Each record must be reproduced exactly as it is shown.

::: Records for this task

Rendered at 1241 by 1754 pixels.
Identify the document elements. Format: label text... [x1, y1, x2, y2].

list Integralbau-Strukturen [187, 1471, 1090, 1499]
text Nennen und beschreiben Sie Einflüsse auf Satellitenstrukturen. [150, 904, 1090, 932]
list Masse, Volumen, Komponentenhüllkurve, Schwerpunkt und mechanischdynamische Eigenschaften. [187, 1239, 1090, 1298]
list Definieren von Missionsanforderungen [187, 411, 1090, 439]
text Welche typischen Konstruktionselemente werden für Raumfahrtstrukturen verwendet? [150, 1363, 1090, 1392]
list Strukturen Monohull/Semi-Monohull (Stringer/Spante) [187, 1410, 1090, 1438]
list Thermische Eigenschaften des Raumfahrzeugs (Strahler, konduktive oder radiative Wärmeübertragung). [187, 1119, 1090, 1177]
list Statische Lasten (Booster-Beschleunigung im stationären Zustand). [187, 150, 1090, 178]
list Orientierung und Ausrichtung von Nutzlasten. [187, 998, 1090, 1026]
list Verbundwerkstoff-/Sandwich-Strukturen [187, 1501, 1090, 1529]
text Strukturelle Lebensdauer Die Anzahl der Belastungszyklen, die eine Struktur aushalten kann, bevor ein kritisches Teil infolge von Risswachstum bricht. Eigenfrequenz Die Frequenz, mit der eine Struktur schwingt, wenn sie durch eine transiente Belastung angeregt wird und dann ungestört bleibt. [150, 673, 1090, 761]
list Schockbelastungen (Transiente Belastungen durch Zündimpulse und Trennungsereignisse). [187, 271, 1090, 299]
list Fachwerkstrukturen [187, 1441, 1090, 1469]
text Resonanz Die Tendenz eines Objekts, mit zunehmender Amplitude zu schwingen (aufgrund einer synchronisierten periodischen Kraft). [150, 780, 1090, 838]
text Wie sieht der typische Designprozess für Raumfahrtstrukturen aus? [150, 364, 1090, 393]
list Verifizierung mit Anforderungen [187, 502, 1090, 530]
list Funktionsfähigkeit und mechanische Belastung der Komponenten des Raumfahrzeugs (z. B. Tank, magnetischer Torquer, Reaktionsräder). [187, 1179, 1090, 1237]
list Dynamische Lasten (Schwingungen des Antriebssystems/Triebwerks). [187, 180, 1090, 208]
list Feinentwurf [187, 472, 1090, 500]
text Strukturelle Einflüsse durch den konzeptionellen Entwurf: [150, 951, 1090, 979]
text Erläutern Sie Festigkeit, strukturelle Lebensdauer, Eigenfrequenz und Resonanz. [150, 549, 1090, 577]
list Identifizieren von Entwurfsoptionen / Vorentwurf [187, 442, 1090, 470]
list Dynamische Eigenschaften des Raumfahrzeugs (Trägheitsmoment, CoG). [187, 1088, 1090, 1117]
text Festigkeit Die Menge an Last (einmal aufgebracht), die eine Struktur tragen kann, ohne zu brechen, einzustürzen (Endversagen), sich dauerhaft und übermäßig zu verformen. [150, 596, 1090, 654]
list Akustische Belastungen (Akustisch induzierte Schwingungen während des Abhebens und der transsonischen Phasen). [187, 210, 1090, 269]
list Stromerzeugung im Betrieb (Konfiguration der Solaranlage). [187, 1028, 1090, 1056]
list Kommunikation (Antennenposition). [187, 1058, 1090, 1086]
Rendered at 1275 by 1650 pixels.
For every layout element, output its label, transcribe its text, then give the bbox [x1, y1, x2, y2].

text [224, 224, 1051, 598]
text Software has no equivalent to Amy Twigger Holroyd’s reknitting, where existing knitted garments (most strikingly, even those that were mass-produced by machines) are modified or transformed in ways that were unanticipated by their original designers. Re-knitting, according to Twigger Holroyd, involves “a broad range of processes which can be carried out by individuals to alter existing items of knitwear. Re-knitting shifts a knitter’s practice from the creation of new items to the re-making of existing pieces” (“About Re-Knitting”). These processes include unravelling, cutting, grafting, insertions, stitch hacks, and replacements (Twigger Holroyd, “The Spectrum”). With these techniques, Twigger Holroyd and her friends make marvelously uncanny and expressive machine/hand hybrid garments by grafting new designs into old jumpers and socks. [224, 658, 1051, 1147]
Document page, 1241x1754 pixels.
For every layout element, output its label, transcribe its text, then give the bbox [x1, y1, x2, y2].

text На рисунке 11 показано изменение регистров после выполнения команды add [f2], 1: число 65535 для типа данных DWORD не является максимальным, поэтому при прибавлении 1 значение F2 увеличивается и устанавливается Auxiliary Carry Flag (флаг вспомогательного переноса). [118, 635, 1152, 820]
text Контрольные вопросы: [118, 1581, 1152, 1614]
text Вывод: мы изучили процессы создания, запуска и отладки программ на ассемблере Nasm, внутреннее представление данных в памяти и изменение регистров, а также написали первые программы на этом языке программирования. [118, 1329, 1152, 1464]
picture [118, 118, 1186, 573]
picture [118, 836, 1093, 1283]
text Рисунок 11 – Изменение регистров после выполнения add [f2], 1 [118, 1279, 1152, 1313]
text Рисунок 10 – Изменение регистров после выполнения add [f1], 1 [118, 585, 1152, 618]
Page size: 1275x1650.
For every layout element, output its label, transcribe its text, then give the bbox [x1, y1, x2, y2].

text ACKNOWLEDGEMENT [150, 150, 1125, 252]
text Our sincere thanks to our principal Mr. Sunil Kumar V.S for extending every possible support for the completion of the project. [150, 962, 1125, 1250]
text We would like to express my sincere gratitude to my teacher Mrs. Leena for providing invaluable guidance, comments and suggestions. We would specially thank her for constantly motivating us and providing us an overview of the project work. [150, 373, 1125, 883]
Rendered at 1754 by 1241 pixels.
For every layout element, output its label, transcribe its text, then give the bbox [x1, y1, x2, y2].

::::::

Output:
Rendered at 1241 by 1754 pixels.
Identify the document elements. Format: label text... [x1, y1, x2, y2].

list Integralbau-Strukturen [187, 1471, 1090, 1499]
text Nennen und beschreiben Sie Einflüsse auf Satellitenstrukturen. [150, 904, 1090, 932]
list Masse, Volumen, Komponentenhüllkurve, Schwerpunkt und mechanischdynamische Eigenschaften. [187, 1239, 1090, 1298]
list Definieren von Missionsanforderungen [187, 411, 1090, 439]
text Welche typischen Konstruktionselemente werden für Raumfahrtstrukturen verwendet? [150, 1363, 1090, 1392]
list Strukturen Monohull/Semi-Monohull (Stringer/Spante) [187, 1410, 1090, 1438]
list Thermische Eigenschaften des Raumfahrzeugs (Strahler, konduktive oder radiative Wärmeübertragung). [187, 1119, 1090, 1177]
list Statische Lasten (Booster-Beschleunigung im stationären Zustand). [187, 150, 1090, 178]
list Orientierung und Ausrichtung von Nutzlasten. [187, 998, 1090, 1026]
list Verbundwerkstoff-/Sandwich-Strukturen [187, 1501, 1090, 1529]
text Strukturelle Lebensdauer Die Anzahl der Belastungszyklen, die eine Struktur aushalten kann, bevor ein kritisches Teil infolge von Risswachstum bricht. Eigenfrequenz Die Frequenz, mit der eine Struktur schwingt, wenn sie durch eine transiente Belastung angeregt wird und dann ungestört bleibt. [150, 673, 1090, 761]
list Schockbelastungen (Transiente Belastungen durch Zündimpulse und Trennungsereignisse). [187, 271, 1090, 299]
list Fachwerkstrukturen [187, 1441, 1090, 1469]
text Resonanz Die Tendenz eines Objekts, mit zunehmender Amplitude zu schwingen (aufgrund einer synchronisierten periodischen Kraft). [150, 780, 1090, 838]
text Wie sieht der typische Designprozess für Raumfahrtstrukturen aus? [150, 364, 1090, 393]
list Verifizierung mit Anforderungen [187, 502, 1090, 530]
list Funktionsfähigkeit und mechanische Belastung der Komponenten des Raumfahrzeugs (z. B. Tank, magnetischer Torquer, Reaktionsräder). [187, 1179, 1090, 1237]
list Dynamische Lasten (Schwingungen des Antriebssystems/Triebwerks). [187, 180, 1090, 208]
list Feinentwurf [187, 472, 1090, 500]
text Strukturelle Einflüsse durch den konzeptionellen Entwurf: [150, 951, 1090, 979]
text Erläutern Sie Festigkeit, strukturelle Lebensdauer, Eigenfrequenz und Resonanz. [150, 549, 1090, 577]
list Identifizieren von Entwurfsoptionen / Vorentwurf [187, 442, 1090, 470]
list Dynamische Eigenschaften des Raumfahrzeugs (Trägheitsmoment, CoG). [187, 1088, 1090, 1117]
text Festigkeit Die Menge an Last (einmal aufgebracht), die eine Struktur tragen kann, ohne zu brechen, einzustürzen (Endversagen), sich dauerhaft und übermäßig zu verformen. [150, 596, 1090, 654]
list Akustische Belastungen (Akustisch induzierte Schwingungen während des Abhebens und der transsonischen Phasen). [187, 210, 1090, 269]
list Stromerzeugung im Betrieb (Konfiguration der Solaranlage). [187, 1028, 1090, 1056]
list Kommunikation (Antennenposition). [187, 1058, 1090, 1086]
Rendered at 1275 by 1650 pixels.
For every layout element, output its label, transcribe its text, then give the bbox [x1, y1, x2, y2].

text [224, 224, 1051, 598]
text Software has no equivalent to Amy Twigger Holroyd’s reknitting, where existing knitted garments (most strikingly, even those that were mass-produced by machines) are modified or transformed in ways that were unanticipated by their original designers. Re-knitting, according to Twigger Holroyd, involves “a broad range of processes which can be carried out by individuals to alter existing items of knitwear. Re-knitting shifts a knitter’s practice from the creation of new items to the re-making of existing pieces” (“About Re-Knitting”). These processes include unravelling, cutting, grafting, insertions, stitch hacks, and replacements (Twigger Holroyd, “The Spectrum”). With these techniques, Twigger Holroyd and her friends make marvelously uncanny and expressive machine/hand hybrid garments by grafting new designs into old jumpers and socks. [224, 658, 1051, 1147]
Document page, 1241x1754 pixels.
For every layout element, output its label, transcribe its text, then give the bbox [x1, y1, x2, y2].

text На рисунке 11 показано изменение регистров после выполнения команды add [f2], 1: число 65535 для типа данных DWORD не является максимальным, поэтому при прибавлении 1 значение F2 увеличивается и устанавливается Auxiliary Carry Flag (флаг вспомогательного переноса). [118, 635, 1152, 820]
text Контрольные вопросы: [118, 1581, 1152, 1614]
text Вывод: мы изучили процессы создания, запуска и отладки программ на ассемблере Nasm, внутреннее представление данных в памяти и изменение регистров, а также написали первые программы на этом языке программирования. [118, 1329, 1152, 1464]
picture [118, 118, 1186, 573]
picture [118, 836, 1093, 1283]
text Рисунок 11 – Изменение регистров после выполнения add [f2], 1 [118, 1279, 1152, 1313]
text Рисунок 10 – Изменение регистров после выполнения add [f1], 1 [118, 585, 1152, 618]
Page size: 1275x1650.
For every layout element, output its label, transcribe its text, then give the bbox [x1, y1, x2, y2].

text ACKNOWLEDGEMENT [150, 150, 1125, 252]
text Our sincere thanks to our principal Mr. Sunil Kumar V.S for extending every possible support for the completion of the project. [150, 962, 1125, 1250]
text We would like to express my sincere gratitude to my teacher Mrs. Leena for providing invaluable guidance, comments and suggestions. We would specially thank her for constantly motivating us and providing us an overview of the project work. [150, 373, 1125, 883]
Rendered at 1754 by 1241 pixels.
For every layout element, output its label, transcribe its text, then give the bbox [x1, y1, x2, y2].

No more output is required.